There was a lot to like about the first (and best) SQL Rally that concluded last Friday on May 13th. It was held in a first class venue at the Marriott World Center in Orlando, FL that made it feel important and professional. Even though the Marriott is a large complex, the sessions, registration desk, vendor booths, and lunch were all right next to each other, making everything easy to find and allowing as much free and easy contact between attendees, organizers, and speakers. A diverse set of of sessions were delivered spanning the SQL Server product line and every session I attended had excellent audience participation with a lot of good questions and comments. It seems that because of the proximity of the sessions, I met more people than at any other conference I’ve attended. This was great because meeting people is one of the real benefits of being there. I also got to hang out with familiar faces from back home in Colorado including Chris Shaw and Mike Fal.

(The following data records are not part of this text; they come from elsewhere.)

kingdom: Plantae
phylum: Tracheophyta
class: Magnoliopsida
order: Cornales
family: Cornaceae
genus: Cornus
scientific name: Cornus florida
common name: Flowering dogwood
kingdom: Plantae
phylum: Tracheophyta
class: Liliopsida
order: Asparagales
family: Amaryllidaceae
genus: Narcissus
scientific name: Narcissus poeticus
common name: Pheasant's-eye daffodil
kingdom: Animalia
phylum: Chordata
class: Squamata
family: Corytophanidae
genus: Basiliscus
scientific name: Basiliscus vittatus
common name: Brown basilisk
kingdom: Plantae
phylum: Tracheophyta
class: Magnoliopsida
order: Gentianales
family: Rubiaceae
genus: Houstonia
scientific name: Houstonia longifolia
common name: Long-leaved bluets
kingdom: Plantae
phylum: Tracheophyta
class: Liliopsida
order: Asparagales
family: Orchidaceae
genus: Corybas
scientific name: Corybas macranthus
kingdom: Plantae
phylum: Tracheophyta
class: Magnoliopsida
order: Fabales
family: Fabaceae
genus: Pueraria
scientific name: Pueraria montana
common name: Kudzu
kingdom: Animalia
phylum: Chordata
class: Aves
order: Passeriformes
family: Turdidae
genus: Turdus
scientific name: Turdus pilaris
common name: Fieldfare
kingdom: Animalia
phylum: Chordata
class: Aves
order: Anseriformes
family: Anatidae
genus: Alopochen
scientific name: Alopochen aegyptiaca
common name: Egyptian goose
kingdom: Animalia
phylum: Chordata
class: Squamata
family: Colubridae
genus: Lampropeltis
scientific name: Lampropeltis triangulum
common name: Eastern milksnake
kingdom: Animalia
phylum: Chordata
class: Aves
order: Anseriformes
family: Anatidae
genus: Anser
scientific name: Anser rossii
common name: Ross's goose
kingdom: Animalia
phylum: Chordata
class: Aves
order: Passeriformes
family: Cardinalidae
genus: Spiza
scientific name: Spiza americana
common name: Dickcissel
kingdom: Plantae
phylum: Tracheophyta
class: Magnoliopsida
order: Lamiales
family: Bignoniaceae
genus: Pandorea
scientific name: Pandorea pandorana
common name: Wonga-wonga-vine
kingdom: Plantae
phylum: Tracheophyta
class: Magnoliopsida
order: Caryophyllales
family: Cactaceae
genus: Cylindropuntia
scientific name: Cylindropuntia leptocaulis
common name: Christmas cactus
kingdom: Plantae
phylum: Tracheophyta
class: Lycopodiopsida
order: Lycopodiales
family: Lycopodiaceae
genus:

The success of a conference starts with the organizers and it was no different with SQL Rally. Jack Corbett, Kendal Van Dyke and Andy Warren and the volunteers are to be congratulated for making it happen. Registration was easy, locations were well-marked, and every session I attended was delivered by a true professional. I also went to the Women in Technology (WIT) luncheon and participated in the Speed Networking sessions. The WIT luncheon discussed the role of mentors in the high tech world and stressed the importance of finding a good mentor, especially for women. The mentor doesn’t have to be a woman, and men who have good mentoring skills should be open to mentoring women also. The Speed Networking session is a great tool for us ‘introverts’ and gives us a chance to engage in conversation with people we might not normally talk to.
On Friday morning I presented ‘The Data Mining Lifecycle’ and like the sessions I attended, had really good participation by the attendees. I think I got more questions in this session than any other time I’ve spoken on the subject, and the follow up after the session kept me talking in the hall for another hour, which I enjoyed very much. Then I went to lunch and continued talking about data mining, so I really got my money’s worth.
Two Successful Launches
I stayed in Orlando over the weekend and visited the Kennedy Space Center on Sunday. On Monday morning I looked out of my hotel room at 8:56 and saw the Space Shuttle Endeavour take off for the last time. I was luckier than most of the people who attended SQL Rally, since I got to see two successful launches in one week!